Clustering sets by set difference


Suppose you have $ n$ nonequal sets $ S_1, \ldots, S_n$ and some constant $ 0 \le k < n$ . The goal of set clustering is to find a partition of the set $ \mathbf{S} = \{S_1, \ldots, S_n\}$ such that the sum of the total distance for each subset of $ \mathbf{S}$ is minimized and such that $ \mathrm{cardinality}(\mathbf{S}) = k$ (in reality, this latter constraint is not quite so tight, but the size of $ \mathbf{S}$ must be less than $ k$ , and hopefully near it). The total distance $ d$ of a set $ X \in \mathbf{S}$ is $ d(X) = \sum_{A, B \in X} \mathrm{cardinality}(A \ominus B)$ where $ \ominus$ is symmetric difference. Assume for the purposes of the problem that the sets consume $ O(1)$ space (so symmetric difference can be computed in constant time).
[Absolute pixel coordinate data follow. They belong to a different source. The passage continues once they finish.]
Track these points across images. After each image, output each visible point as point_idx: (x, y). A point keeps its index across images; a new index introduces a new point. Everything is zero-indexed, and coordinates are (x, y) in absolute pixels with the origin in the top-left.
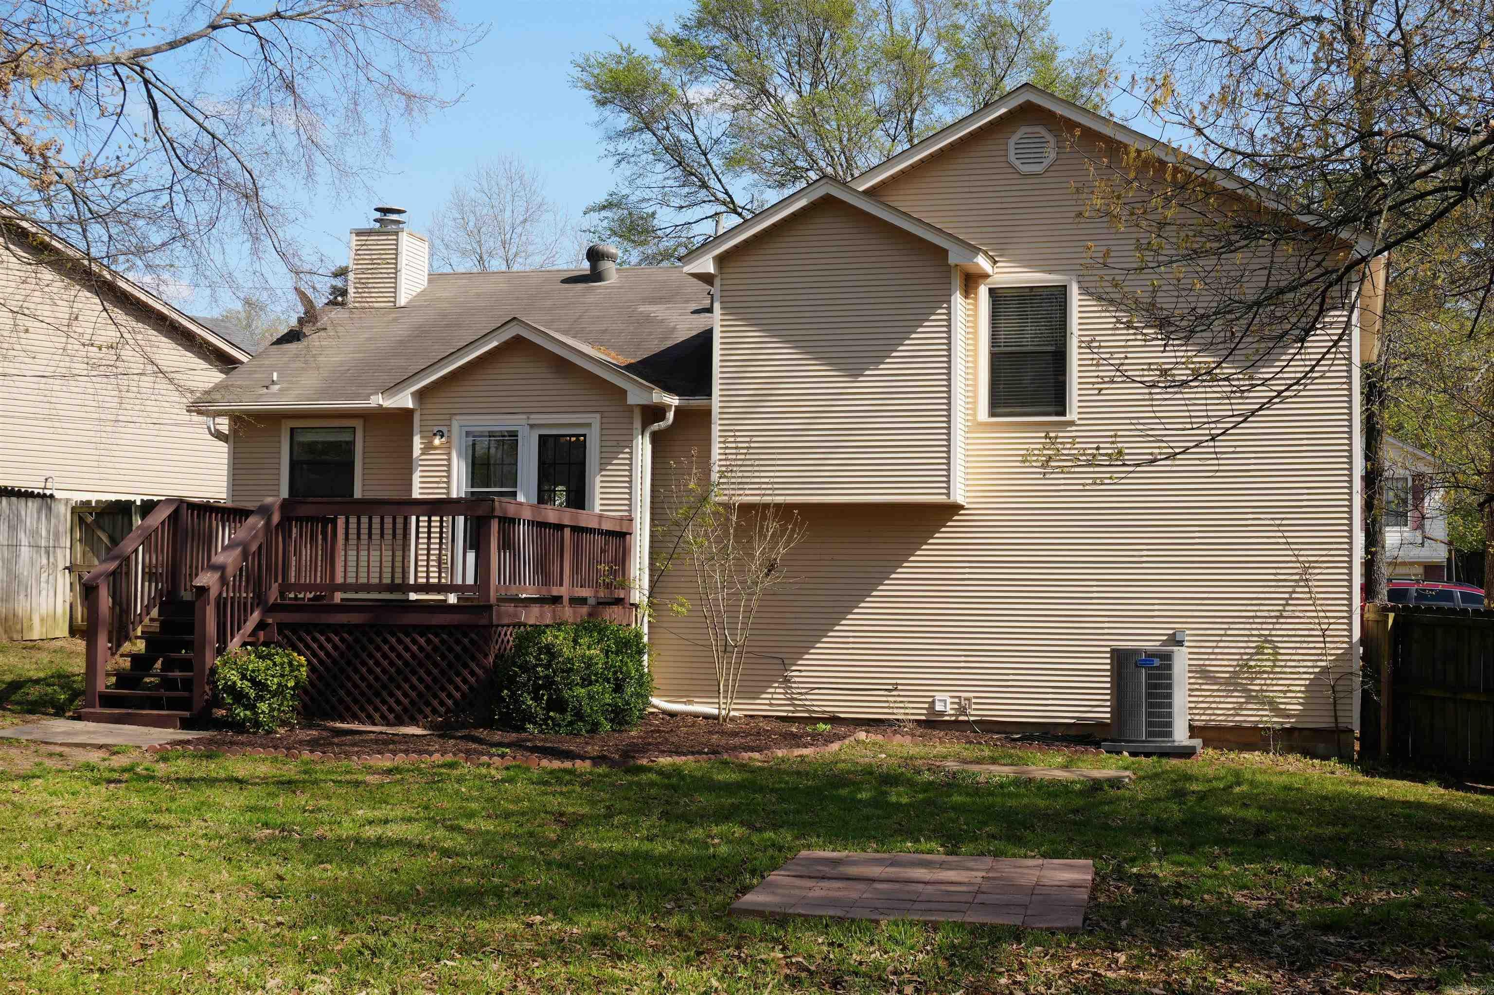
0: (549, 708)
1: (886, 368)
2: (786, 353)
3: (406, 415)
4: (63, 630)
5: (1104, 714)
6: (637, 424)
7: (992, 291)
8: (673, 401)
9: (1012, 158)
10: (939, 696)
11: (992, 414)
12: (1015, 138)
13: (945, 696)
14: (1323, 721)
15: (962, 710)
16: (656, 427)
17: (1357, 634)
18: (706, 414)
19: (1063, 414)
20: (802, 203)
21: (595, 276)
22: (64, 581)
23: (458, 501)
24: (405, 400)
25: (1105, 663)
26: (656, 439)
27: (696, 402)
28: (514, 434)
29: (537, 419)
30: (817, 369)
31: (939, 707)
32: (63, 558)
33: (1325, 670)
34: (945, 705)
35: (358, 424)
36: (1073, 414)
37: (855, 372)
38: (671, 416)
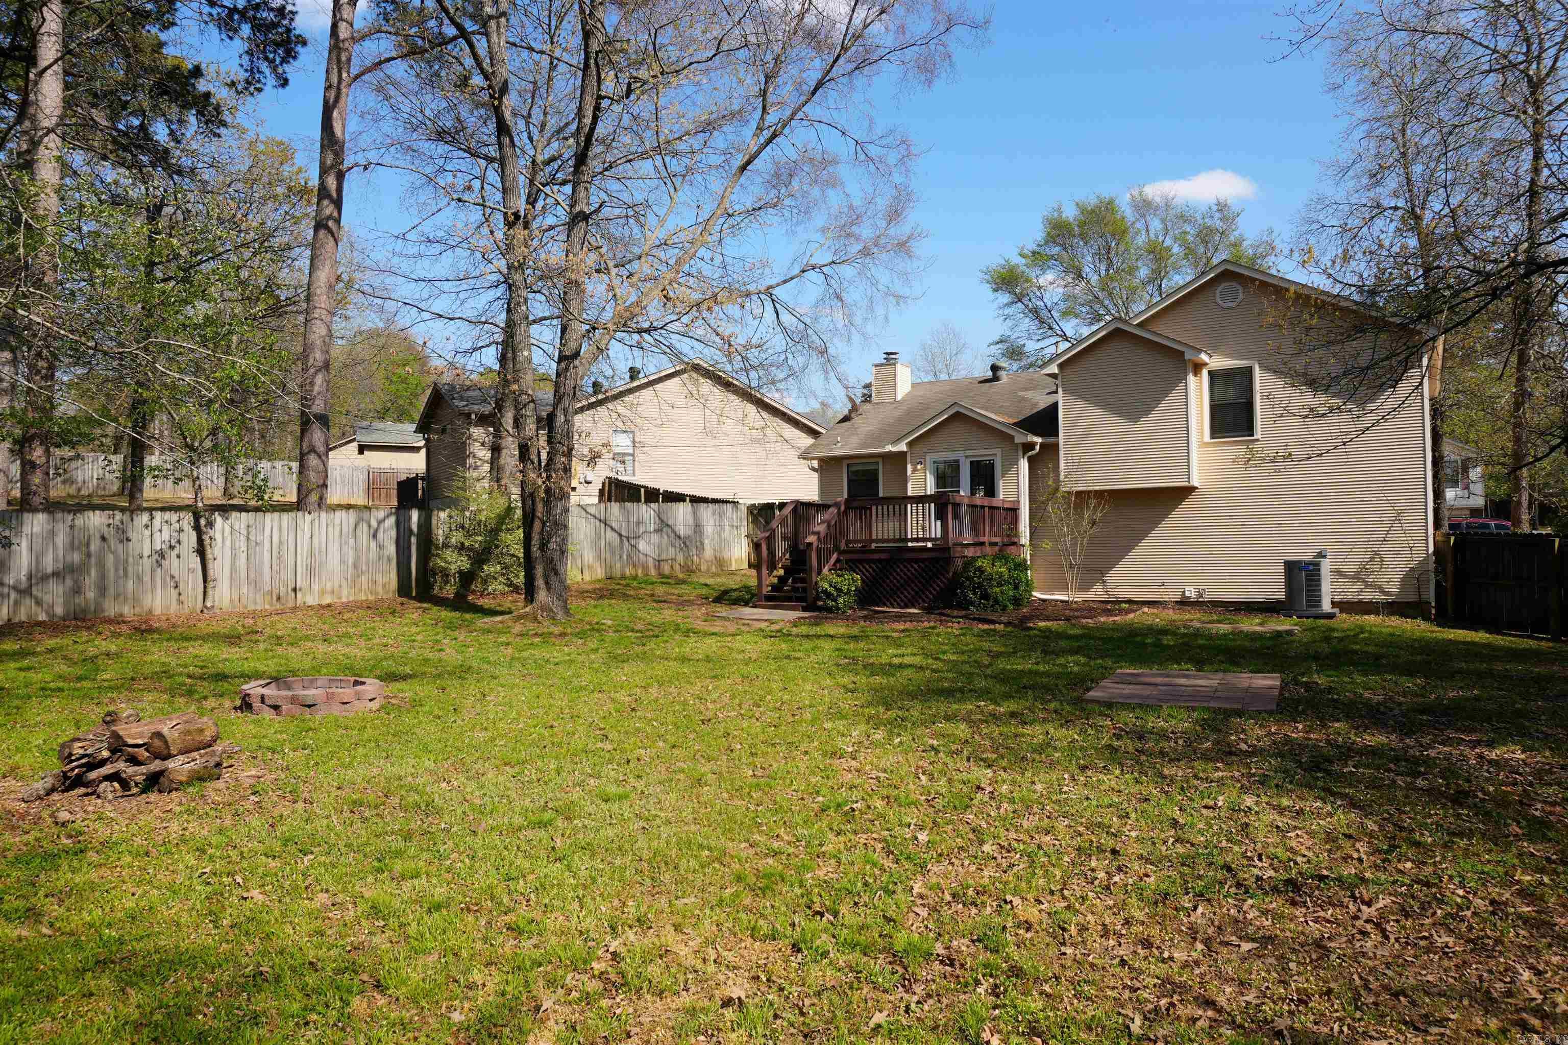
0: (981, 598)
1: (1153, 416)
2: (1098, 412)
3: (902, 455)
4: (746, 566)
5: (1281, 596)
6: (1020, 453)
7: (1210, 372)
8: (1039, 440)
9: (1218, 300)
10: (1187, 588)
11: (1212, 438)
12: (1220, 289)
13: (1191, 588)
14: (1412, 598)
15: (1200, 596)
16: (1030, 453)
17: (1431, 549)
18: (1057, 445)
19: (1253, 435)
20: (1104, 333)
21: (995, 378)
22: (745, 542)
23: (931, 496)
24: (902, 447)
25: (1281, 568)
26: (1030, 460)
27: (1051, 440)
28: (958, 461)
29: (969, 453)
30: (1115, 419)
31: (1187, 594)
32: (744, 531)
33: (1412, 570)
34: (1191, 593)
35: (880, 461)
36: (1258, 435)
37: (1135, 420)
38: (1038, 447)
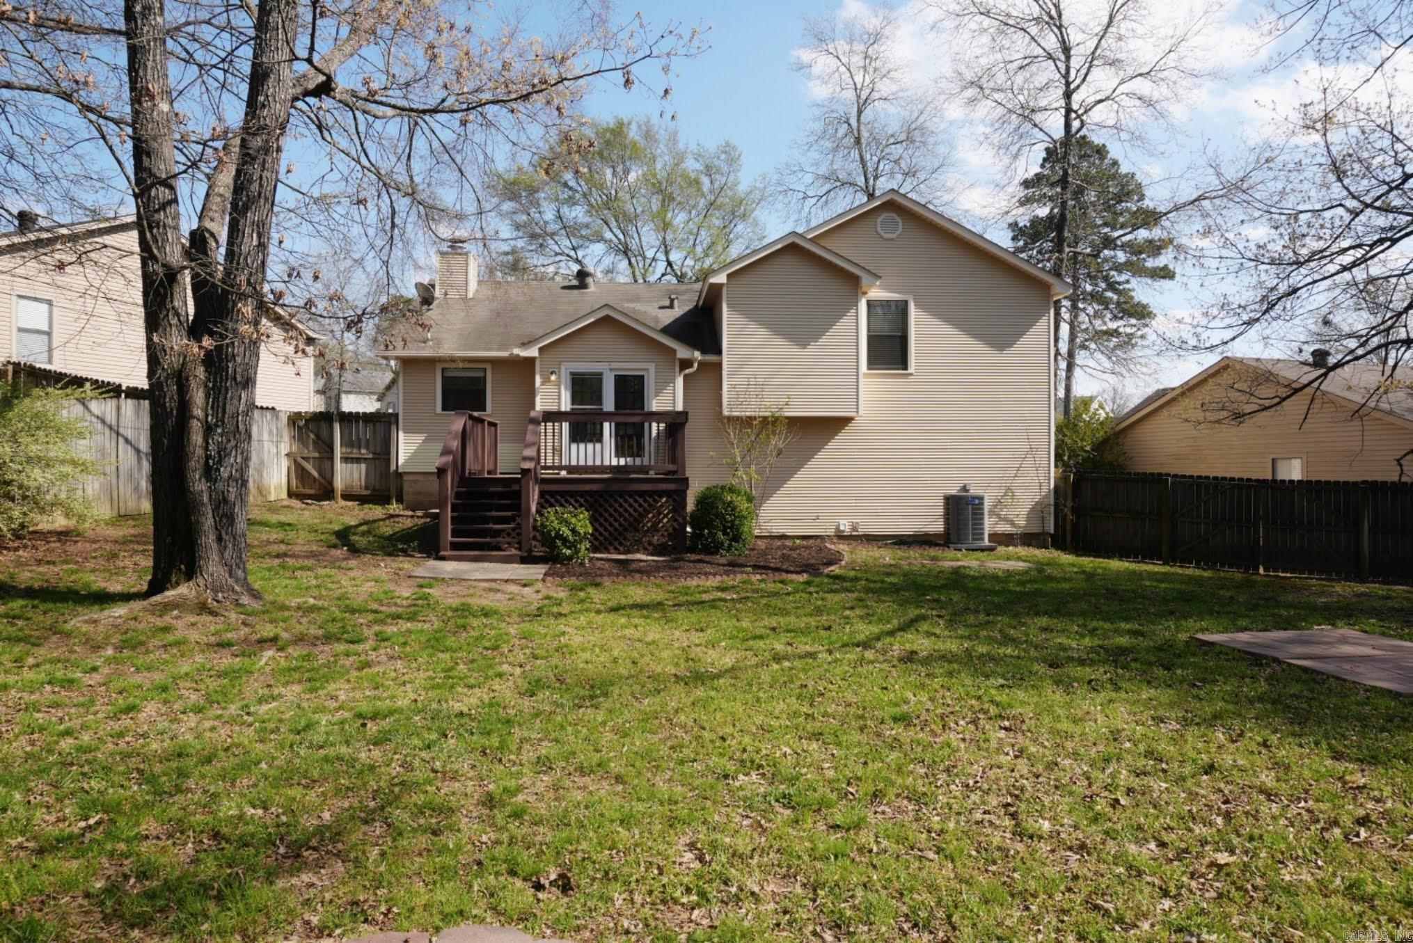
1: (822, 341)
2: (763, 332)
3: (530, 361)
4: (284, 495)
5: (938, 527)
6: (677, 369)
7: (869, 303)
8: (697, 355)
9: (879, 229)
10: (842, 522)
11: (869, 369)
12: (880, 220)
13: (845, 522)
14: (1035, 529)
15: (854, 528)
16: (687, 371)
17: (1052, 486)
18: (719, 366)
19: (906, 368)
20: (779, 246)
22: (285, 463)
24: (533, 352)
25: (941, 503)
26: (686, 378)
27: (711, 358)
28: (601, 374)
29: (615, 365)
30: (780, 341)
31: (842, 528)
32: (285, 448)
33: (1037, 503)
34: (845, 527)
35: (489, 367)
36: (911, 370)
37: (804, 345)
38: (696, 365)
Is there a good greedy linear(ithmic) heuristic for this problem? Is there any literature on this problem, or similar ones?


All I’ve come up with so far is an $ O(n^2 \log n)$ heuristic that looks like:

  1. Set $ I = \{1, \ldots, n\}$
  2. Choose some $ i \in I$
  3. Emit a cluster $ C \subset I$ containing all $ m \in I$ such that $ \mathrm{cardinality}(S_i \ominus S_m) \le d_\mathrm{max}$ .
  4. Set $ I = I – C$
  5. Go to step 2.

where this process occurs in each step of a binary search that finds the best value of $ d_\mathrm{max}$ for a given $ k$ .

I was thinking that if there were some way to sort the list of sets such that nearby sets in the list have small symmetric difference, then a linearithmic solution might be easy to write.